Teenagers' LARC Use Increases
A new CDC report has found that teenagers in the U.S. increasingly are using long-acting reversible contraceptives, such as intrauterine devices and implants, but that overall use remains low compared with other forms of contraception.
This graphic, excerpted from the report, shows that the percentage of teenagers using LARCs has increased from 0.4% in 2005 to about 7% in 2013. Meanwhile, although the use of moderately effective and least effective forms of contraception decreased, they still remained more common than LARCs among teenagers.

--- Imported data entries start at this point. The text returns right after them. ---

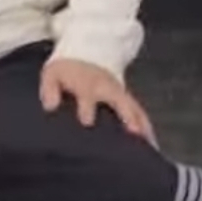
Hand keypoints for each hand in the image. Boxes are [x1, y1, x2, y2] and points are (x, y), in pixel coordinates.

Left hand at [40, 58, 155, 143]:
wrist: (85, 54)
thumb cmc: (67, 71)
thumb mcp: (52, 74)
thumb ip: (50, 90)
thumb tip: (50, 106)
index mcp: (87, 84)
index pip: (88, 95)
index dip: (88, 107)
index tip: (87, 122)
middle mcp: (108, 89)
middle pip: (121, 102)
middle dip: (128, 117)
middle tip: (135, 134)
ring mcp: (121, 94)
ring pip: (135, 109)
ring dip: (143, 126)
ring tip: (150, 147)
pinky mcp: (127, 100)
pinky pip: (140, 113)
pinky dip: (147, 128)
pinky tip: (152, 145)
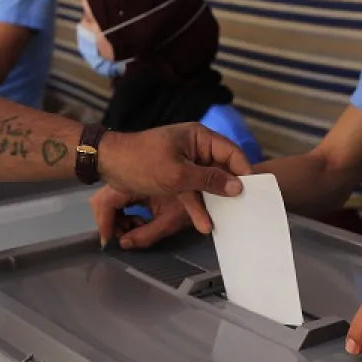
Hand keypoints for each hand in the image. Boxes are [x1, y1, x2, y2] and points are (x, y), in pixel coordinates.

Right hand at [90, 187, 193, 248]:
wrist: (207, 174)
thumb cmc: (194, 196)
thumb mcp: (171, 219)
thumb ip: (147, 234)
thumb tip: (124, 245)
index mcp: (134, 184)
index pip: (106, 202)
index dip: (104, 224)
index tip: (110, 243)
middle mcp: (128, 179)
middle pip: (103, 201)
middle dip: (108, 222)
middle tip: (122, 238)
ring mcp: (132, 180)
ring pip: (110, 200)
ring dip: (116, 218)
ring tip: (133, 231)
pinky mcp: (138, 182)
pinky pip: (121, 198)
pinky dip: (124, 213)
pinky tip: (138, 222)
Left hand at [96, 123, 251, 232]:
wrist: (108, 163)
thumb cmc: (143, 162)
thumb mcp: (178, 175)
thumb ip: (209, 180)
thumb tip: (238, 186)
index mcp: (198, 137)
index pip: (231, 152)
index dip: (243, 171)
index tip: (252, 192)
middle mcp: (195, 147)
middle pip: (221, 168)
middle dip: (229, 190)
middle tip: (243, 210)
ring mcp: (184, 162)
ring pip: (206, 182)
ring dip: (213, 201)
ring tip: (227, 221)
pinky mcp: (174, 176)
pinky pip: (191, 190)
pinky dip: (196, 204)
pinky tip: (204, 223)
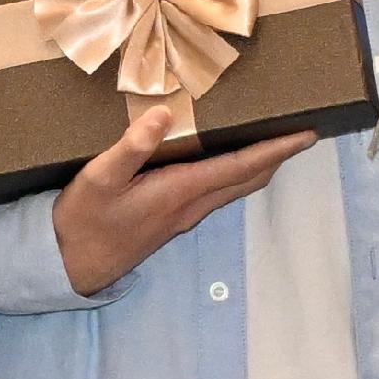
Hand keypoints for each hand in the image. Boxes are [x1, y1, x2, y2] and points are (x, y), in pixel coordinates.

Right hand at [50, 107, 309, 297]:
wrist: (72, 264)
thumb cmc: (85, 219)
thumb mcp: (99, 178)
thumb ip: (131, 147)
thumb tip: (164, 114)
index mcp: (181, 191)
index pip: (242, 166)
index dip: (276, 150)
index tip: (307, 135)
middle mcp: (192, 205)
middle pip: (248, 178)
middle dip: (277, 155)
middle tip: (300, 130)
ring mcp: (185, 215)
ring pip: (235, 187)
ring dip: (259, 164)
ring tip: (274, 139)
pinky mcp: (174, 218)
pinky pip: (218, 191)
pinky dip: (235, 171)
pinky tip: (228, 158)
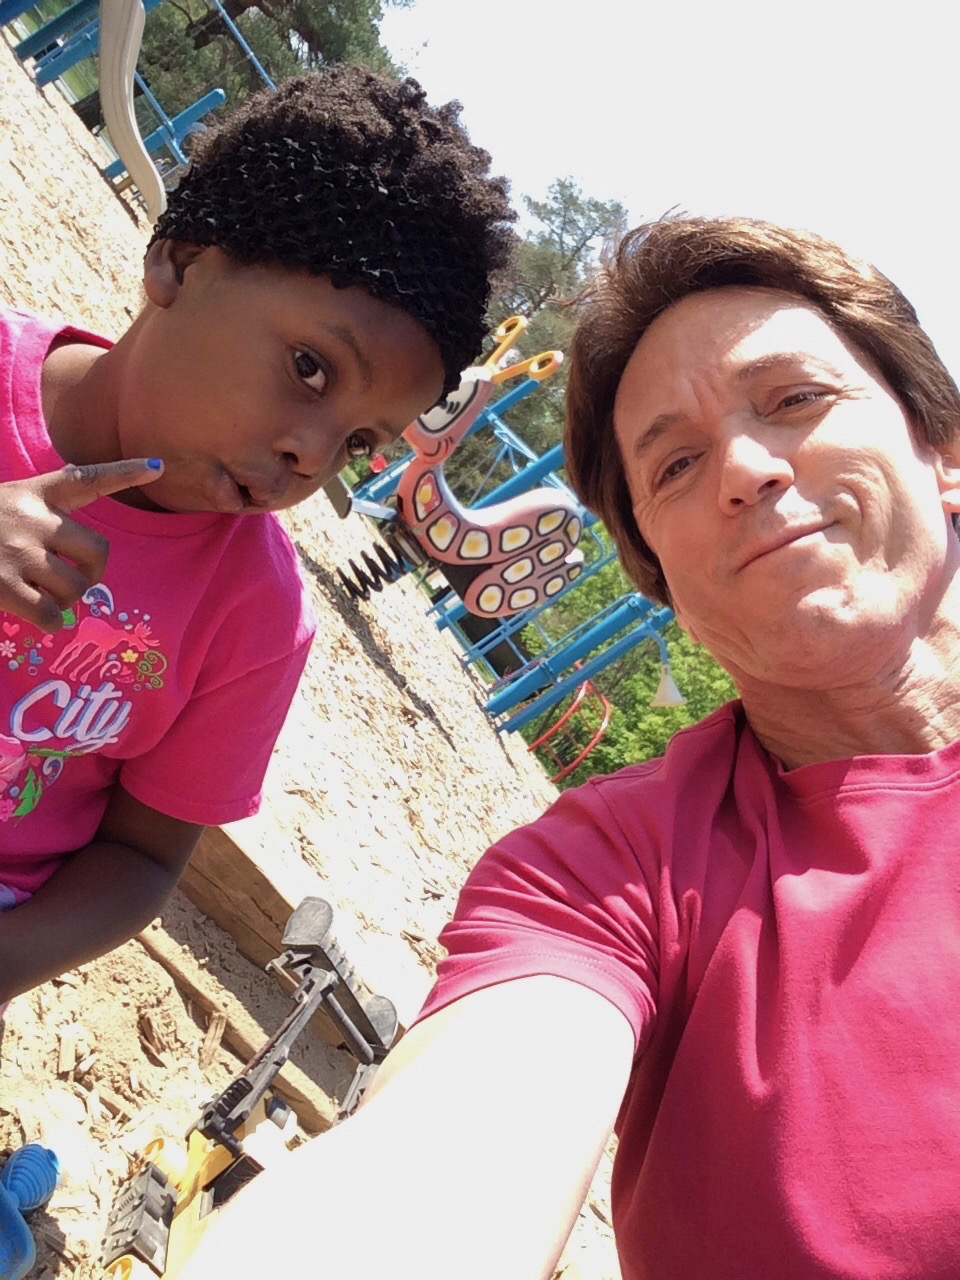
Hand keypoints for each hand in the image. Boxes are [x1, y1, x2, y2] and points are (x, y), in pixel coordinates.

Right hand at [0, 458, 163, 631]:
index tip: (157, 466)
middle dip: (91, 573)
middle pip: (99, 551)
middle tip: (72, 582)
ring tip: (43, 597)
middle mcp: (31, 518)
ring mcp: (18, 552)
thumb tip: (77, 563)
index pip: (86, 478)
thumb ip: (36, 518)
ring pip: (77, 588)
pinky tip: (34, 617)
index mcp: (31, 493)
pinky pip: (54, 616)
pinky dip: (50, 623)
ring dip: (67, 601)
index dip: (125, 472)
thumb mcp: (3, 505)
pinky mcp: (3, 586)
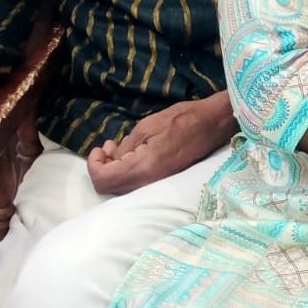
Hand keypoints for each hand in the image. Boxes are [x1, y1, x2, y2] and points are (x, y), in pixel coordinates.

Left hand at [87, 94, 233, 194]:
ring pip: (122, 188)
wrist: (213, 124)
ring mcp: (158, 183)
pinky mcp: (164, 179)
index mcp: (143, 167)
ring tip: (117, 147)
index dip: (94, 166)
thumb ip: (125, 146)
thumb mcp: (146, 126)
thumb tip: (112, 158)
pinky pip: (136, 183)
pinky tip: (131, 153)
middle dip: (102, 168)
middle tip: (107, 147)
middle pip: (110, 188)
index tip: (98, 148)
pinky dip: (126, 171)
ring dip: (113, 170)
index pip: (104, 180)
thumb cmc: (182, 119)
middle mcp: (149, 181)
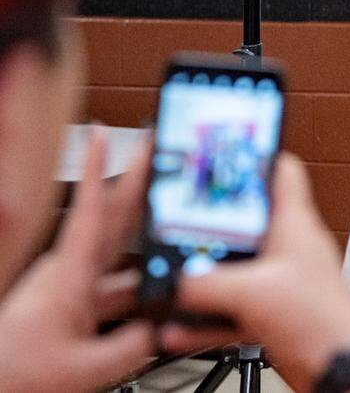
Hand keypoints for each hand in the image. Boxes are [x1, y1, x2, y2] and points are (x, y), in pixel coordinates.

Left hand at [0, 129, 154, 391]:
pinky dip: (142, 289)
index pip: (89, 209)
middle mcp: (70, 275)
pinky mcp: (72, 310)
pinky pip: (116, 292)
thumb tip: (164, 331)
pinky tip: (163, 295)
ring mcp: (71, 291)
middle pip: (113, 219)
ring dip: (150, 247)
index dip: (97, 168)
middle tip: (156, 150)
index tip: (102, 133)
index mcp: (69, 276)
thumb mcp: (86, 366)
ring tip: (181, 229)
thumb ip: (134, 345)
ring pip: (121, 261)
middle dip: (136, 182)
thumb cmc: (16, 374)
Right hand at [160, 155, 349, 392]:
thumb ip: (205, 284)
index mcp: (294, 224)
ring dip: (201, 277)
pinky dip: (205, 317)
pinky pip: (231, 307)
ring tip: (168, 280)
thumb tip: (172, 283)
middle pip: (245, 219)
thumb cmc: (320, 320)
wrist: (340, 368)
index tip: (223, 150)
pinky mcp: (274, 311)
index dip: (256, 154)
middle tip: (176, 219)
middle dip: (209, 222)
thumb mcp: (252, 292)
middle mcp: (288, 246)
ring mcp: (281, 279)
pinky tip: (177, 329)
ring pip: (234, 267)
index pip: (282, 170)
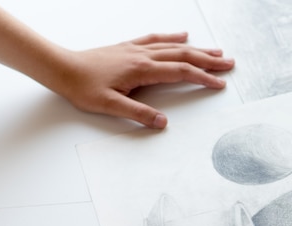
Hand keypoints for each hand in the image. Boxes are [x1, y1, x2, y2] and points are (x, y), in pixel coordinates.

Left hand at [52, 32, 234, 127]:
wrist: (62, 68)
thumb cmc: (83, 87)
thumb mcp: (110, 106)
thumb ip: (138, 114)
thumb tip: (162, 123)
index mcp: (142, 70)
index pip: (181, 73)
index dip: (203, 78)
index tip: (219, 84)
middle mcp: (143, 56)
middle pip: (184, 56)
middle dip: (209, 60)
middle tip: (229, 64)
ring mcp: (136, 49)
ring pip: (174, 46)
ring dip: (197, 49)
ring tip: (216, 51)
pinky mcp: (128, 47)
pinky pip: (156, 39)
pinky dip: (172, 37)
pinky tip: (182, 35)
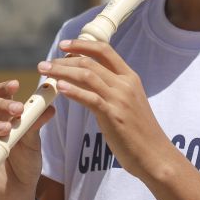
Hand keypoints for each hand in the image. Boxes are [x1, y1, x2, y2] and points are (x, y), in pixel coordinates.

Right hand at [0, 79, 54, 199]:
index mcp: (3, 116)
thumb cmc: (25, 164)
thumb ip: (36, 125)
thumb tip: (49, 108)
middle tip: (17, 109)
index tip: (15, 85)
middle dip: (0, 104)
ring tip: (6, 129)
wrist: (18, 193)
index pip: (0, 95)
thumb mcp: (34, 144)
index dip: (5, 88)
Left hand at [37, 39, 170, 178]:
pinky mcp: (113, 115)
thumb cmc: (139, 132)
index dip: (81, 45)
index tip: (63, 45)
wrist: (155, 155)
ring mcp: (120, 98)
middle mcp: (125, 83)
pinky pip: (90, 98)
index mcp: (130, 77)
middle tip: (44, 64)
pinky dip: (73, 91)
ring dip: (61, 72)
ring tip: (44, 72)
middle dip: (63, 60)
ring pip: (86, 75)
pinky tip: (59, 88)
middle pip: (90, 62)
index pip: (104, 50)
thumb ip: (113, 88)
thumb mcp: (129, 101)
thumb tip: (90, 80)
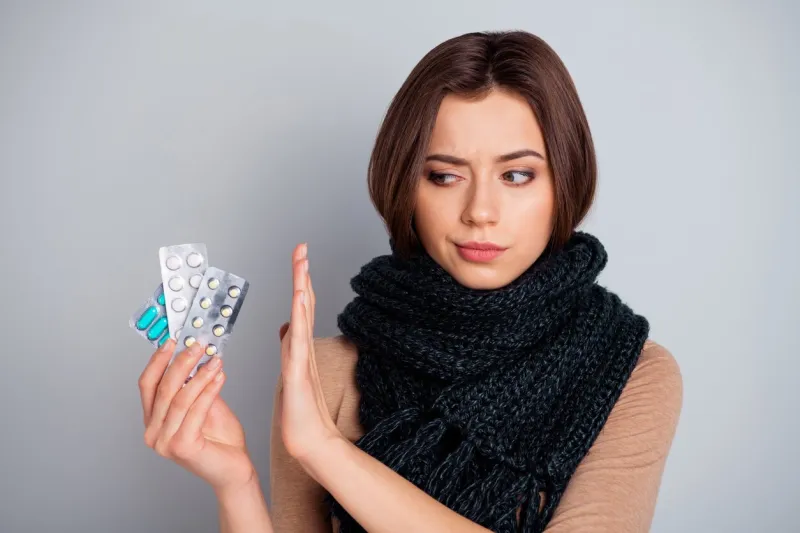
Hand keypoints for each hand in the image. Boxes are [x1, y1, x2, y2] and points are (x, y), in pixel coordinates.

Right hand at [139, 340, 254, 495]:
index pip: (147, 385)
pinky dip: (209, 390)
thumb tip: (196, 356)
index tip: (172, 341)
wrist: (234, 470)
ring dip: (199, 375)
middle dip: (182, 362)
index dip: (158, 361)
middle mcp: (153, 433)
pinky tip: (219, 377)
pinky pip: (196, 410)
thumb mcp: (206, 405)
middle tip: (199, 346)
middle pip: (163, 389)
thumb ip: (196, 386)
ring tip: (215, 360)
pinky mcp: (181, 447)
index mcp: (153, 421)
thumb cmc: (220, 440)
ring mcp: (164, 442)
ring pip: (180, 398)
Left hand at [277, 243, 342, 464]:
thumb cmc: (300, 412)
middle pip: (304, 302)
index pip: (300, 306)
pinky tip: (299, 296)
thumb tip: (285, 326)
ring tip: (301, 262)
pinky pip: (298, 337)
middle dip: (302, 274)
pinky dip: (300, 314)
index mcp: (299, 346)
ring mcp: (303, 357)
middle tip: (301, 248)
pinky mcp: (297, 370)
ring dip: (301, 286)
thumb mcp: (290, 372)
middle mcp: (304, 347)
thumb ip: (291, 347)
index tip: (299, 257)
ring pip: (303, 314)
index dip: (299, 280)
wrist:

According to the study, the use of moderately effective methods decreased from 76.9% to 73.4% between 2005 and 2013 and the use of the least effective methods decreased from 22.7% to 19.5% during that time frame (Morbidity and Mortality Weekly Report, 4/7).
Marketplace Abortion Coverage Lacks Transparency
According to a new Guttmacher Institute report, individuals seeking to buy coverage from the Affordable Care Act's (PL 111-148) insurance marketplaces face difficulty locating information on whether the plans include abortion coverage. Specifically, the report found that fewer than half of states that do not restrict abortion coverage in marketplace plans offer at least one plan that publishes resources explaining that they covered the procedure.
This map, excerpted from the report, outlines which states bar most abortion coverage in their marketplace plans and which states do not impose any coverage restrictions (Guttmacher Policy Review, 2015).
No-Cost Contraceptive Coverage Not Yet Universal
The Affordable Care Act has significantly improved access to no-cost contraceptives. However, a new report from the Kaiser Family Foundation and Lewin Group finds that some insurers still are not covering all FDA-approved contraceptives without copayments.
The chart above details coverage from the 20 surveyed insurers for several types of FDA-approved contraception, including emergency contraception and intrauterine devices, among others. The study did not examine coverage of oral contraceptives (KFF/Lewin Group report, 4/16).